═══ Provided entries ═══

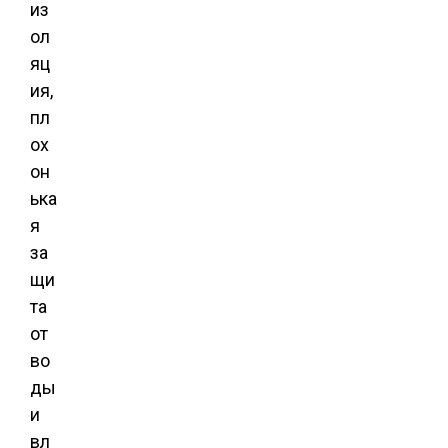
из
ол
яц
ия,
пл
ох
он
ька
я
за
щи
та
от
во
ды
и
вл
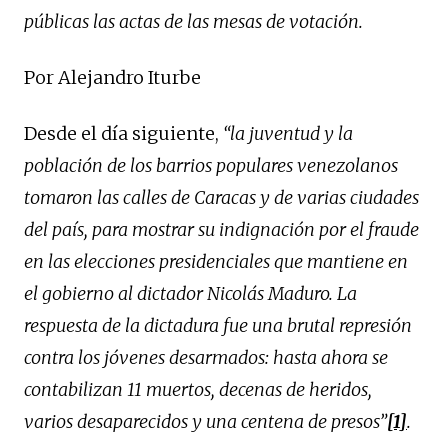
públicas las actas de las mesas de votación.
Por Alejandro Iturbe
Desde el día siguiente,
“la juventud y la
población de los barrios populares venezolanos
tomaron las calles de Caracas y de varias ciudades
del país, para mostrar su indignación por el fraude
en las elecciones presidenciales que mantiene en
el gobierno al dictador Nicolás Maduro. La
respuesta de la dictadura fue una brutal represión
contra los jóvenes desarmados: hasta ahora se
contabilizan 11 muertos, decenas de heridos,
varios desaparecidos y una centena de presos”
[1]
.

═══

#### Instruction
Extract the lines of the preceding material that run from the line with "población de los" through the line with "el gobierno al dictador Nicolás Maduro. La", inclusive, reproducing them exactly and adding nothing.

#### Exercise output
población de los barrios populares venezolanos
tomaron las calles de Caracas y de varias ciudades
del país, para mostrar su indignación por el fraude
en las elecciones presidenciales que mantiene en
el gobierno al dictador Nicolás Maduro. La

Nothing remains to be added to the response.